= SUPPLIED RECORDS =
◆ ◆ ◆ ◆

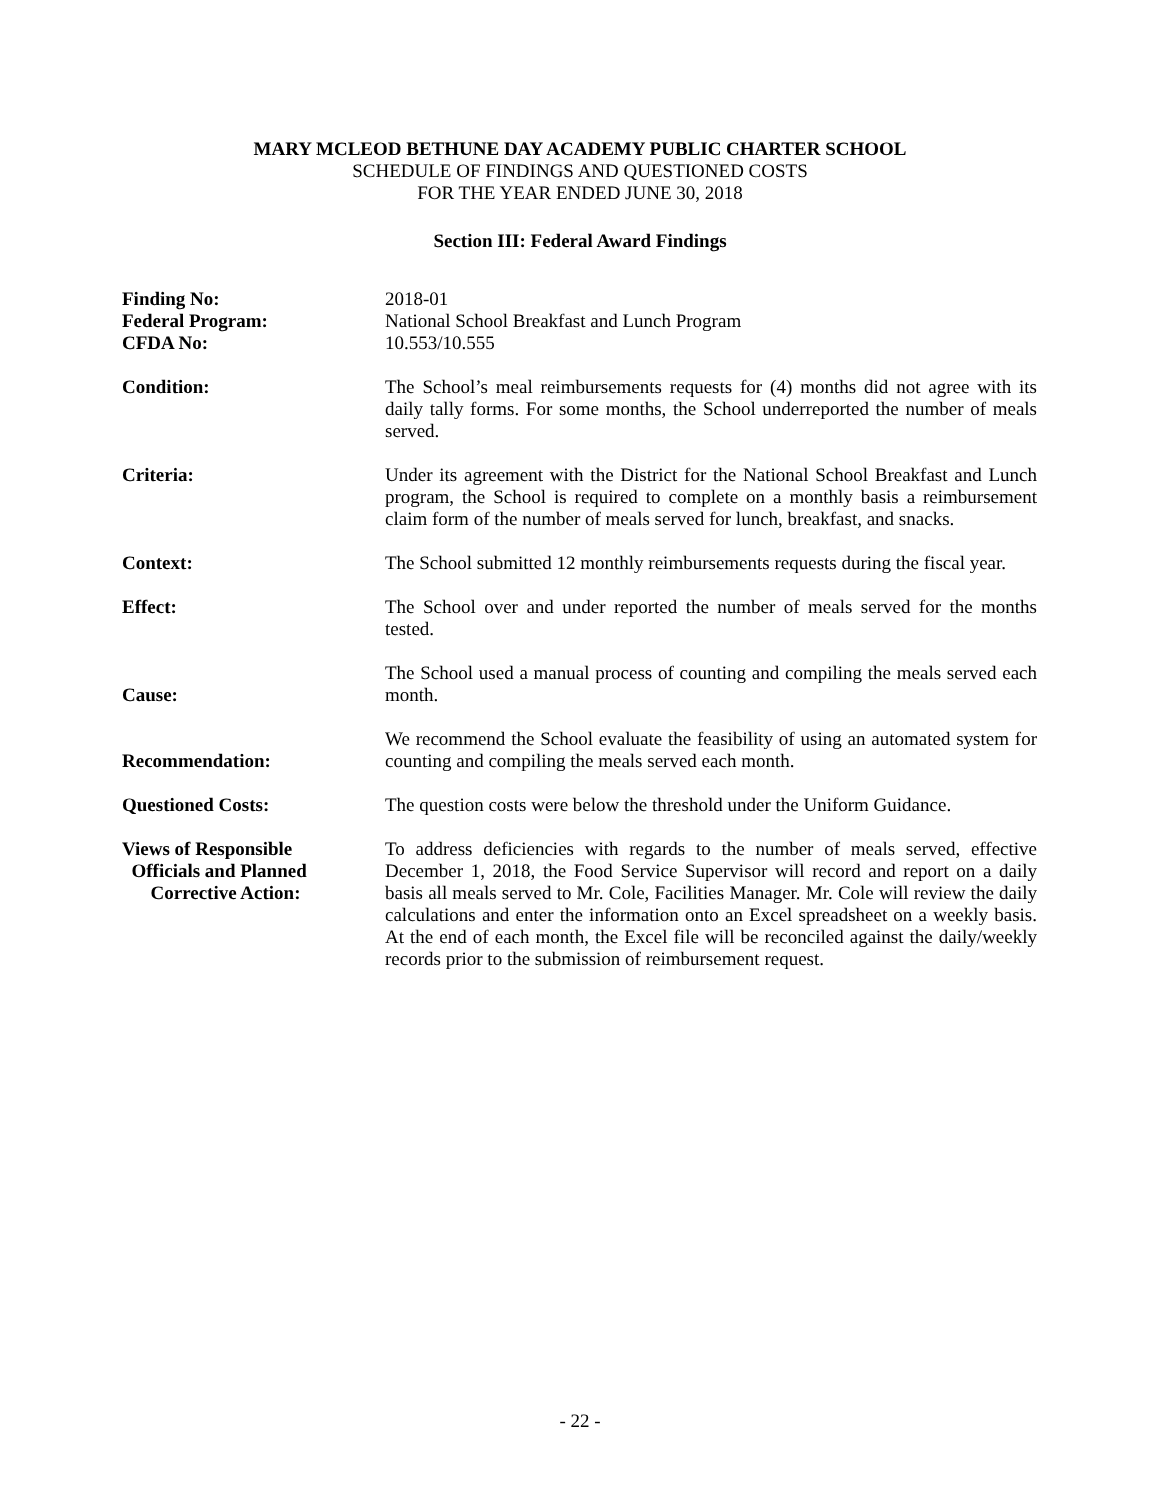MARY MCLEOD BETHUNE DAY ACADEMY PUBLIC CHARTER SCHOOL
SCHEDULE OF FINDINGS AND QUESTIONED COSTS
FOR THE YEAR ENDED JUNE 30, 2018
Section III: Federal Award Findings
Finding No:
Federal Program:
CFDA No:
2018-01
National School Breakfast and Lunch Program
10.553/10.555
Condition: The School’s meal reimbursements requests for (4) months did not agree with its daily tally forms. For some months, the School underreported the number of meals served.
Criteria: Under its agreement with the District for the National School Breakfast and Lunch program, the School is required to complete on a monthly basis a reimbursement claim form of the number of meals served for lunch, breakfast, and snacks.
Context: The School submitted 12 monthly reimbursements requests during the fiscal year.
Effect: The School over and under reported the number of meals served for the months tested.
Cause:
The School used a manual process of counting and compiling the meals served each month.
Recommendation:
We recommend the School evaluate the feasibility of using an automated system for counting and compiling the meals served each month.
Questioned Costs: The question costs were below the threshold under the Uniform Guidance.
Views of Responsible
Officials and Planned
Corrective Action:
To address deficiencies with regards to the number of meals served, effective December 1, 2018, the Food Service Supervisor will record and report on a daily basis all meals served to Mr. Cole, Facilities Manager. Mr. Cole will review the daily calculations and enter the information onto an Excel spreadsheet on a weekly basis. At the end of each month, the Excel file will be reconciled against the daily/weekly records prior to the submission of reimbursement request.
- 22 -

◆ ◆ ◆ ◆

= TASK ITEM =
Return only the lines running from the start of the entries above to the line that contains "Context: The School", inclusive, and omit every picture.

= FINISHED EXERCISE =
MARY MCLEOD BETHUNE DAY ACADEMY PUBLIC CHARTER SCHOOL
SCHEDULE OF FINDINGS AND QUESTIONED COSTS
FOR THE YEAR ENDED JUNE 30, 2018
Section III: Federal Award Findings
Finding No:
Federal Program:
CFDA No:
2018-01
National School Breakfast and Lunch Program
10.553/10.555
Condition: The School’s meal reimbursements requests for (4) months did not agree with its daily tally forms. For some months, the School underreported the number of meals served.
Criteria: Under its agreement with the District for the National School Breakfast and Lunch program, the School is required to complete on a monthly basis a reimbursement claim form of the number of meals served for lunch, breakfast, and snacks.
Context: The School submitted 12 monthly reimbursements requests during the fiscal year.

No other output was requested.